À 20 ans d’expériences dans le domaine, comment trouvez-vous le travail des jeunes artisans? Pensez-vous qu’ils ont besoin de formation pour se parfaire?

C’est avant tout des félicitations que je leur adresse parce que les choses changent.

Il y a de l’innovation, et je pense que tout ce qu’ils font est bien. Je tiens quand même à lever un coin de voile sur un aspect me concernant. Je n’ai pas été dans une école d’art pour faire la peinture. J’ai appris de moi-même. Je suis autodidacte.

Quelles sont vos relations avec les artistes ivoiriens?

Les artistes peintres ivoiriens, j’en connais peu et c’est d’ailleurs l’une des raisons de ma présence en Côte d’Ivoire. J’aimerais bien en rencontrer.. Je suis ici pour rencontrer des artistes peintres ivoiriens et j’ai eu des rendez-vous avec quelques uns d’entre eux.

Nous sommes dans le mois de mars, un mois consacré à la reconnaissance des droits de la femme. Quels mots pour toutes les femmes?

Je salue toutes les femmes. Aujourd’hui, nous savons que les femmes sont des battantes, elles ont dépassé les hommes. Tout ce que les hommes font, elles le font également.

Pour vous, en quoi doit se résumer l’autonomisation de la femme ?

La femme doit avoir son indépendance et ça permet aussi à la femme d’aider son mari dans le foyer. Il est important pour l’homme de laisser la femme travailler.

Dans l’univers de l’art demeurent la peinture et autres. On y rencontre moins de femmes. Alors quels mots à l’endroit de ces dernières pour s’intéresser davantage à ce métier?

J’encourage beaucoup les femmes parce que ce n’est pas un métier facile. C’est un métier à la fois salissant et de patience aussi. Et vous savez, autant que moi, que les femmes pour la plupart ont horreur de la saleté.

En termes de cout, vos oeuvres sont-elles accessibles à toutes les bourses?

Oui, mes oeuvres sont accessibles. Comme je le dis, je suis à la fois entrain de faire la promotion du textile. Je voudrais que chacun ait une toile chez lui. Donc mes produits sont accessibles. Ce n’est pas du tout cher.

Envisagez-vous implanter une succursale de votre galerie ici en Côte d’Ivoire?

Pourquoi pas… C’est pour cela que je suis entrain de faire des rencontres. D’abord, je vais commencer à travailler avec des galeries ici qui pourront exposer mes produits. On va commencer à faire ça.
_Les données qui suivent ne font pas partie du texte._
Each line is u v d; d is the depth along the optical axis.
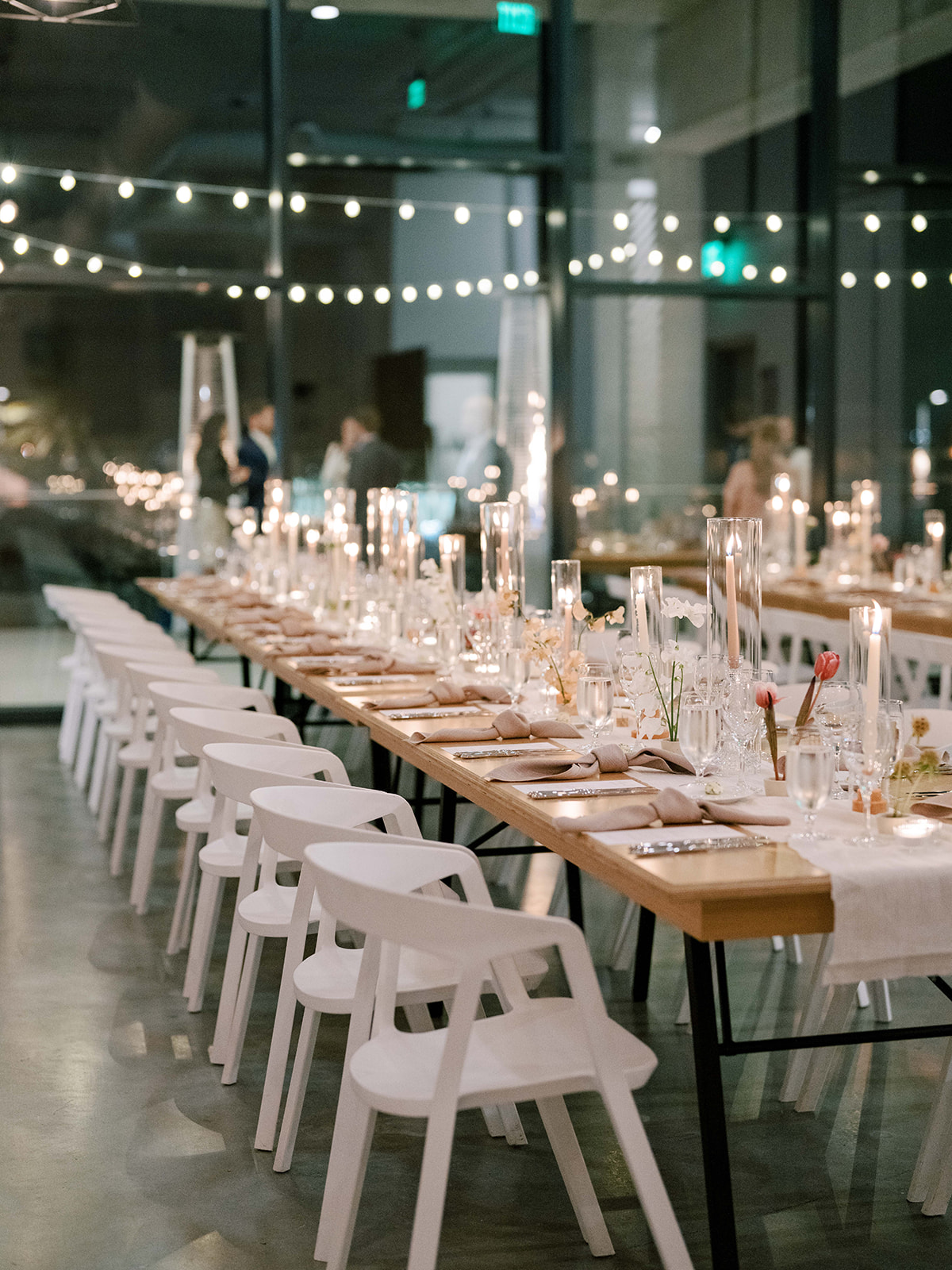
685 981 4.15
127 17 5.76
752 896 2.21
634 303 8.81
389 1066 2.32
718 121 8.85
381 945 2.54
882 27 8.83
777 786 2.84
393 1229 2.74
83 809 6.40
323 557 7.06
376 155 8.66
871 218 8.94
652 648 3.39
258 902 3.26
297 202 8.64
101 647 5.53
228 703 4.39
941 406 9.07
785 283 8.93
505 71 8.79
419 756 3.44
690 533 8.93
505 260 8.84
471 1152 3.09
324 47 8.57
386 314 8.76
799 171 8.95
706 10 8.80
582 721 3.71
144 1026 3.82
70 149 8.32
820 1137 3.14
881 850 2.38
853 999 3.26
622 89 8.77
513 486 8.91
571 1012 2.51
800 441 9.01
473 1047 2.37
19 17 5.72
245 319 8.59
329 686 4.45
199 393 8.59
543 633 3.85
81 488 8.53
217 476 8.62
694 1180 2.94
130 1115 3.26
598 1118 3.25
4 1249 2.67
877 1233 2.72
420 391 8.81
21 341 8.38
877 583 7.68
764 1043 2.30
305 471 8.73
Et si ça marche, pourquoi pas ouvrir une galerie ici, à Abidjan.

Vous avez participé à Yelenba Market…vos impressions

Je remercie Yelenba, cette ONG qui m’a permis de participer à ‘’yelenba market’’. Il y a eu, si je me trompe pas, 21 femmes qui ont exposé et je les remercie beaucoup. Ca a été une grande opportunité et une grande visibilité pour moi. J’espère qu’il y aura une autre exposition avec yelenba market qui sera plus grande que celle-là.